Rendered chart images
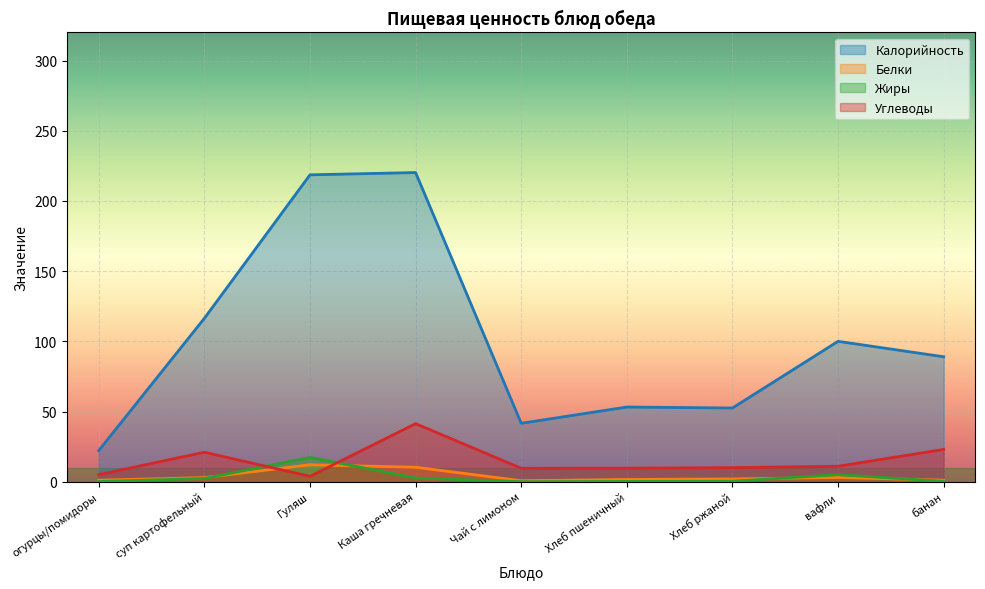

Reading right to left, list all the values displayed in this chart.

Калорийность: банан=89.0	вафли=100.0	Хлеб ржаной=52.5	Хлеб пшеничный=53.2	Чай с лимоном=41.6	Каша гречневая=220.2	Гуляш=218.6	суп картофельный=116.4	огурцы/помидоры=22.2
Белки: банан=1.1	вафли=3.0	Хлеб ржаной=2.0	Хлеб пшеничный=1.6	Чай с лимоном=0.7	Каша гречневая=10.3	Гуляш=12.1	суп картофельный=2.9	огурцы/помидоры=1.1
Жиры: банан=0.3	вафли=5.0	Хлеб ржаной=0.4	Хлеб пшеничный=0.2	Чай с лимоном=0.0	Каша гречневая=2.7	Гуляш=17.3	суп картофельный=2.3	огурцы/помидоры=0.2
Углеводы: банан=23.0	вафли=11.0	Хлеб ржаной=10.0	Хлеб пшеничный=9.7	Чай с лимоном=9.6	Каша гречневая=41.4	Гуляш=3.8	суп картофельный=21.0	огурцы/помидоры=5.0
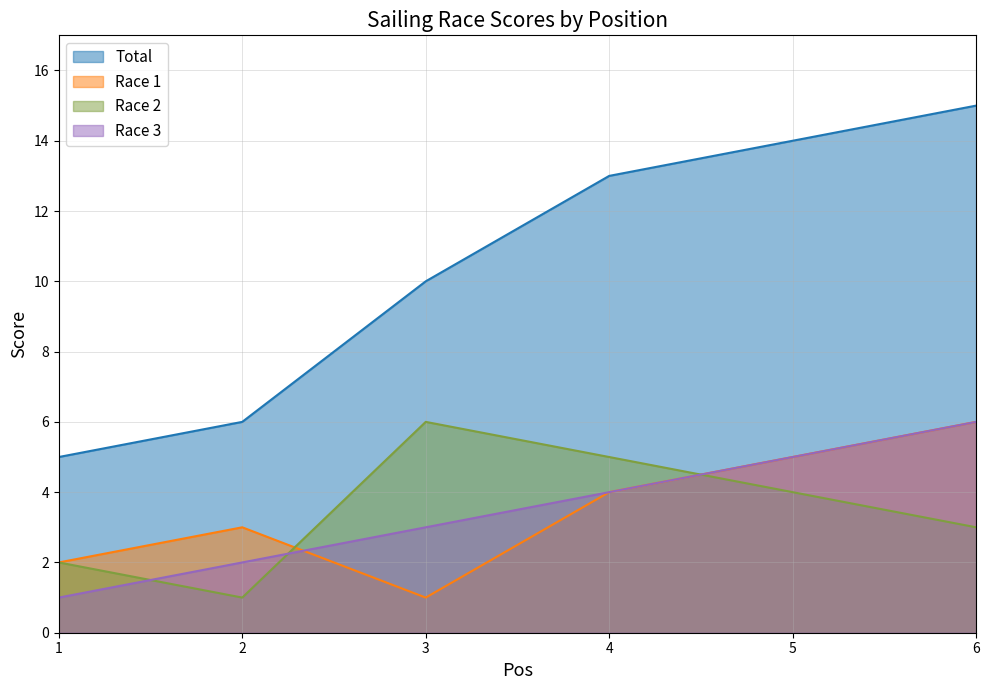

Count the Total values in the range 6 to 14.

4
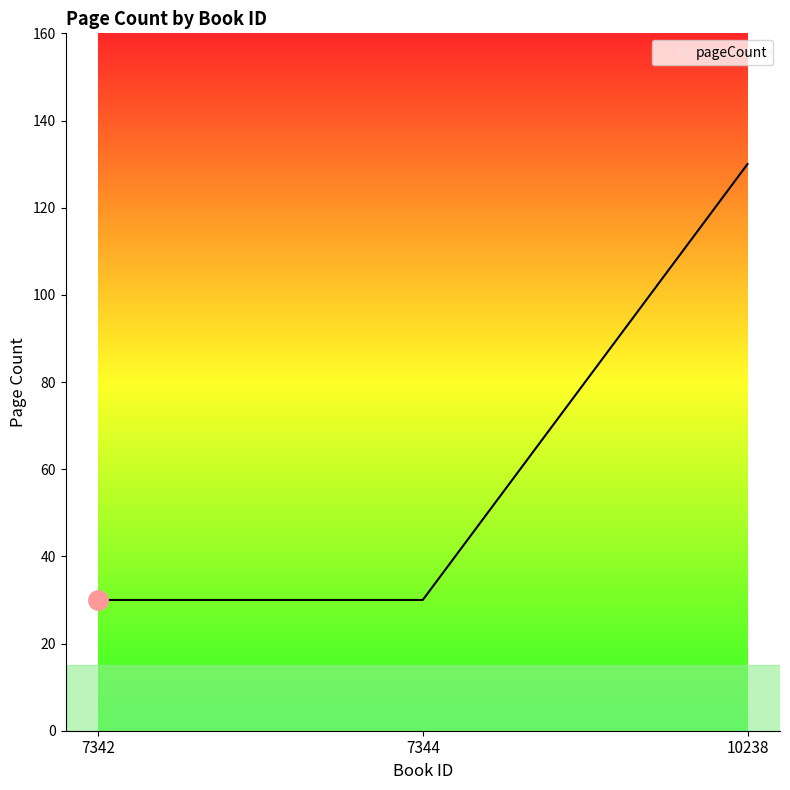

How many series are shown in this chart?

1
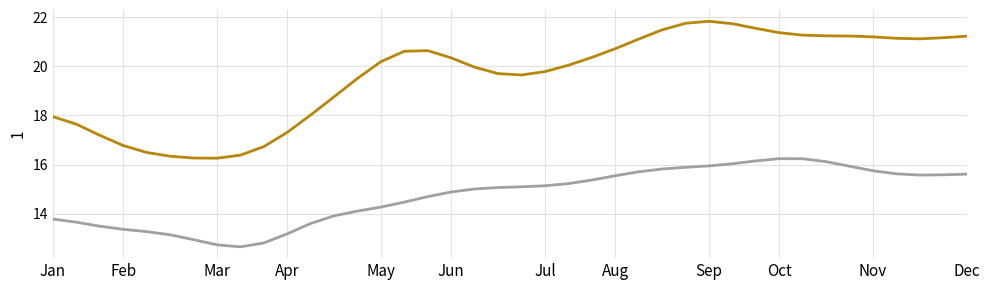

What is the smallest value displayed?

12.7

• **What to work on**:
Update every entry in the listing by replacing "chart" with "graph" and leaving everything else unchanged. Omit the pictures from your answer.

• **Result of the exercise**:
Reading right to left, list all the values displayed in this graph.

Калорийность: банан=89.0	вафли=100.0	Хлеб ржаной=52.5	Хлеб пшеничный=53.2	Чай с лимоном=41.6	Каша гречневая=220.2	Гуляш=218.6	суп картофельный=116.4	огурцы/помидоры=22.2
Белки: банан=1.1	вафли=3.0	Хлеб ржаной=2.0	Хлеб пшеничный=1.6	Чай с лимоном=0.7	Каша гречневая=10.3	Гуляш=12.1	суп картофельный=2.9	огурцы/помидоры=1.1
Жиры: банан=0.3	вафли=5.0	Хлеб ржаной=0.4	Хлеб пшеничный=0.2	Чай с лимоном=0.0	Каша гречневая=2.7	Гуляш=17.3	суп картофельный=2.3	огурцы/помидоры=0.2
Углеводы: банан=23.0	вафли=11.0	Хлеб ржаной=10.0	Хлеб пшеничный=9.7	Чай с лимоном=9.6	Каша гречневая=41.4	Гуляш=3.8	суп картофельный=21.0	огурцы/помидоры=5.0

Count the Total values in the range 6 to 14.

4

How many series are shown in this graph?

1

What is the smallest value displayed?

12.7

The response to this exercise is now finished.